● **TASK GOAL**
Write the data out again, exactly as given.
_ _ _ _ _ _ _
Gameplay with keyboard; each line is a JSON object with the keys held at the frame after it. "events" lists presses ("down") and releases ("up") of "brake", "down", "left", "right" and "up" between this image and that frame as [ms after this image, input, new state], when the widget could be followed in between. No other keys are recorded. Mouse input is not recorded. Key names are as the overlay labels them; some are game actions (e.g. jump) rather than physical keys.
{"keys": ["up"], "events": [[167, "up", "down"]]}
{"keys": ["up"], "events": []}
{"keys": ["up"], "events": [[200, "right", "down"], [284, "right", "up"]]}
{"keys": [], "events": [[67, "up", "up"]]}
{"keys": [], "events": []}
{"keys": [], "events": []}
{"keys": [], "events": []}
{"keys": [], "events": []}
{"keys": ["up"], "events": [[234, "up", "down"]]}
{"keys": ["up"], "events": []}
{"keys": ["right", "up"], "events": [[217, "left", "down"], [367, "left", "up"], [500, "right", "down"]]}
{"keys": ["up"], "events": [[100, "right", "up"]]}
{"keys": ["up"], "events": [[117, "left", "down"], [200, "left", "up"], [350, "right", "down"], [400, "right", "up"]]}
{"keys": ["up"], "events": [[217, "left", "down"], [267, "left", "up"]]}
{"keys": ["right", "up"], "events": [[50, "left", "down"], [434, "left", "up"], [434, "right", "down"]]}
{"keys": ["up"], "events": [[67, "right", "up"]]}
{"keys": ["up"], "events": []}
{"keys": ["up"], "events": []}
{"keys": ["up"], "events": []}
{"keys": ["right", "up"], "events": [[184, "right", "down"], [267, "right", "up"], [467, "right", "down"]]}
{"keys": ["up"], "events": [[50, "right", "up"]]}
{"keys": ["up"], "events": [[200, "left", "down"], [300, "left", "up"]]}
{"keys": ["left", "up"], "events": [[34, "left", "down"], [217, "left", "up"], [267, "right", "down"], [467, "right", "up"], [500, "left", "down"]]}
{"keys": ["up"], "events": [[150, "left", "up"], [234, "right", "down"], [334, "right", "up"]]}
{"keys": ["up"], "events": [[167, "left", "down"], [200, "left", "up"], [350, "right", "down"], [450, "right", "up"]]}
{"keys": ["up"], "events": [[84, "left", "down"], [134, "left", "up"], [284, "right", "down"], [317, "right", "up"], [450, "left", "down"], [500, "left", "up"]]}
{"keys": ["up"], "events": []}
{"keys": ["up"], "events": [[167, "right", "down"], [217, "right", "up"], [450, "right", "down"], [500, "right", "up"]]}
_ _ _ _ _ _ _
● **EXERCISE SOLUTION**
Gameplay with keyboard; each line is a JSON object with the keys held at the frame after it. "events" lists presses ("down") and releases ("up") of "brake", "down", "left", "right" and "up" between this image and that frame as [ms after this image, input, new state], when the widget could be followed in between. No other keys are recorded. Mouse input is not recorded. Key names are as the overlay labels them; some are game actions (e.g. jump) rather than physical keys.
{"keys": ["up"], "events": [[167, "up", "down"]]}
{"keys": ["up"], "events": []}
{"keys": ["up"], "events": [[200, "right", "down"], [284, "right", "up"]]}
{"keys": [], "events": [[67, "up", "up"]]}
{"keys": [], "events": []}
{"keys": [], "events": []}
{"keys": [], "events": []}
{"keys": [], "events": []}
{"keys": ["up"], "events": [[234, "up", "down"]]}
{"keys": ["up"], "events": []}
{"keys": ["right", "up"], "events": [[217, "left", "down"], [367, "left", "up"], [500, "right", "down"]]}
{"keys": ["up"], "events": [[100, "right", "up"]]}
{"keys": ["up"], "events": [[117, "left", "down"], [200, "left", "up"], [350, "right", "down"], [400, "right", "up"]]}
{"keys": ["up"], "events": [[217, "left", "down"], [267, "left", "up"]]}
{"keys": ["right", "up"], "events": [[50, "left", "down"], [434, "left", "up"], [434, "right", "down"]]}
{"keys": ["up"], "events": [[67, "right", "up"]]}
{"keys": ["up"], "events": []}
{"keys": ["up"], "events": []}
{"keys": ["up"], "events": []}
{"keys": ["right", "up"], "events": [[184, "right", "down"], [267, "right", "up"], [467, "right", "down"]]}
{"keys": ["up"], "events": [[50, "right", "up"]]}
{"keys": ["up"], "events": [[200, "left", "down"], [300, "left", "up"]]}
{"keys": ["left", "up"], "events": [[34, "left", "down"], [217, "left", "up"], [267, "right", "down"], [467, "right", "up"], [500, "left", "down"]]}
{"keys": ["up"], "events": [[150, "left", "up"], [234, "right", "down"], [334, "right", "up"]]}
{"keys": ["up"], "events": [[167, "left", "down"], [200, "left", "up"], [350, "right", "down"], [450, "right", "up"]]}
{"keys": ["up"], "events": [[84, "left", "down"], [134, "left", "up"], [284, "right", "down"], [317, "right", "up"], [450, "left", "down"], [500, "left", "up"]]}
{"keys": ["up"], "events": []}
{"keys": ["up"], "events": [[167, "right", "down"], [217, "right", "up"], [450, "right", "down"], [500, "right", "up"]]}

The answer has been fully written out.